One rather incongruous choice, however, is the use of The Clash's London Calling as the soundtrack.
Some may question whether a song about nuclear catastrophe and urban unrest is the best way to celebrate the capital, but presumably BA are banking on most listeners only paying attention to the title.
THE VERDICT: Paul Domenet, co-founder of ad agency Johnny Fearless and former creative director at Saatchi & Saatchi, says: "I like that there's something slightly disingenuous about the whole thing, having the nerve to say 'Don't fly with us in the first place'. Self-effacement always goes down well with the British. BA have been responsible for some of the best ads that have ever been produced. What I liked is that it's a return to that scale. It's beautifully crafted. The personalisation is a bit of genius. It adds an extra dimension. It elevates it above a TV ad. This is really how social media should be done - you shouldn't intrude on people's conversations, you should be the subject of their conversations."
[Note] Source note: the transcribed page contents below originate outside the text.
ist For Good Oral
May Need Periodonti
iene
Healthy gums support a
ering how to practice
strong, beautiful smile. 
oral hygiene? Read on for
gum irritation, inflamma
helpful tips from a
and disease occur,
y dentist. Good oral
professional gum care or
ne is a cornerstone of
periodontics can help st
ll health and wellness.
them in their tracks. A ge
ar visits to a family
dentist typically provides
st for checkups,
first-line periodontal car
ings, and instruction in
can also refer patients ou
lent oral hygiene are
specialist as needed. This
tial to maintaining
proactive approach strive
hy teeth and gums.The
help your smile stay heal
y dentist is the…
THE ADVERT: Omega, Start Me Up
THE BRIEF: Remind the world of Omega's status as the official Olympic timekeeper.
THE SCHTICK: A remix of the Rolling Stones' Start Me Up chimes out as various Olympic athletes prepare to, er, start competing.
THE BREAKDOWN: It's easy for Omega. When you're in charge of timekeeping, you're linked with the drama of the race.
And, of course, with the sense of anticipation and drama as the competitors get ready to begin.
For all its gloss and high production values, the watchmakers' ad is carefully paced.
The soundtrack is provided by the Rolling Stones - a British band is an obvious choice, particularly with Start Me Up in their back catalogue.
But the track, remixed by producer Don Was, starts and stops - allowing moments of silence, save for an Omega watch ticking, as a series of stars anticipate their big moment.
The camera lingers on the athletes - American pole vaulter Jenn Suhr, Chinese diver Qiu Bo, US sprinter Tyson Gay, South African swimmer Chad Le Clos, US swimmer Natalie Coughlin, and, of course, British heptathlete Jessica Ennis - as they focus on launching themselves into their chosen event.
It's all very artfully shot, with copious use of slow motion photography. Limbs are stretched, brows are furrowed in concentration.
A roar from the crowd is, very briefly, heard, and then quickly blocked out.
The competitors are in position. And then an Omega official - of course - signals the start of the event.
Finally, we hear Mick Jagger singing the song's refrain. A close-up of an Omega watch face reminds us, had we forgotten, who the advert is for.
Of the three, it is this advert which conforms most fully to what we expect from a big-budget commercial.
And yet the lingering tension means it requires the most investment in terms of concentration. Perhaps Omega wants to make the point that its customers are patient and not too easily distracted.
THE VERDICT: Allyson Stewart-Allen, director of International Marketing Partners, says: "The strategy is about anticipation. It's about the excitement of preparing to start a big event. It does convey that tension through the visuals and the soundtrack. It makes sense that the music is British because the company is Swiss. The only risk is that Start Me Up has been used before in ads by Microsoft and others, but I don't think watching this people will think about computer software. It's stylish, in a different way to Adidas - Omega watches start at £1,000. It's a prestige, luxury brand. They're right to make it feel expensive."